I think I may have hit upon why I become so frustrated when I read what other developers are saying when they talk about storytelling in video games. I mean, even people that I really like, people who want to tell good stories with video games.
My theory is this—there are two camps of people interested in the storytelling potential of video games.
The first camp believes that Video Games are Platforms for Storytelling. This is the largest camp and the vast majority of AAA titles released today are created within this camp. This camp wants to use the medium of video games to tell stories. It’s an outside-in approach that inherits all the baggage of traditional video game design, along with all the conceits that stories are linear constructs. Despite all their very different outputs—Bethesda, Bioware, Double Fine, and Konami are all in this camp. Looking Glass was in this camp as well, but were really freaking good at making it work.

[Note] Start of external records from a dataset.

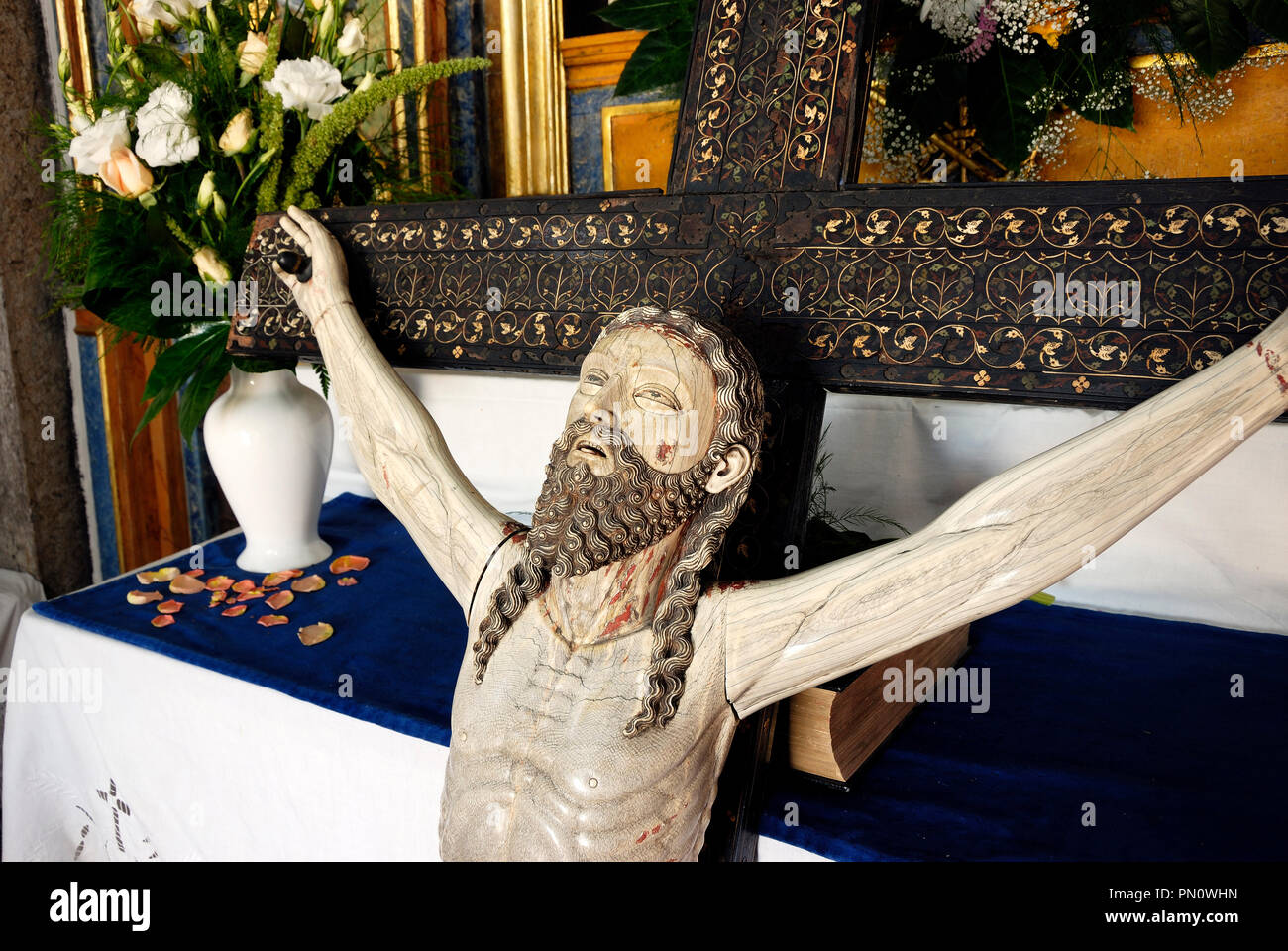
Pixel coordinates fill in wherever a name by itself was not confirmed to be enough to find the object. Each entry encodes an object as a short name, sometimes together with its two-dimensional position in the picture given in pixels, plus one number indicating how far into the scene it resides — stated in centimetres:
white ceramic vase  137
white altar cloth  103
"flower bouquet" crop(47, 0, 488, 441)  125
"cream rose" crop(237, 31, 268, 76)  129
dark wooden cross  68
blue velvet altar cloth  80
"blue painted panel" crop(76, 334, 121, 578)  230
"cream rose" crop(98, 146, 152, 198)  124
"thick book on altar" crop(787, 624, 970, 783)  85
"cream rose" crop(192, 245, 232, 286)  129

I actually place Tale of Tales in this camp as well and believe they try to resolve the “design baggage” by leaving it at the station when the train pulls out.
The second camp believes that Game Mechanics Communicate Story. This is a rather more niche approach and the best examples of it can be found among indie games. This camp examines how game mechanics themselves convey meaning. It’s an inside-out approach that often breaks the “rules” of game design and runs the risk of alienating traditional gaming audience and being accused of “not being a game.” Daniel Benmergui and Gregory Weir are in this camp. I believe that Peter Molyneux himself is in this camp, even though Lionhead Studios and their output is not. Will Wright is probably in this camp as well.
Clearly, my sympathies and focus lie with the latter camp. I don’t feel the former camp is “wrong,” but I do feel they’re not advancing the art as much as they’re iterating past successes and failures.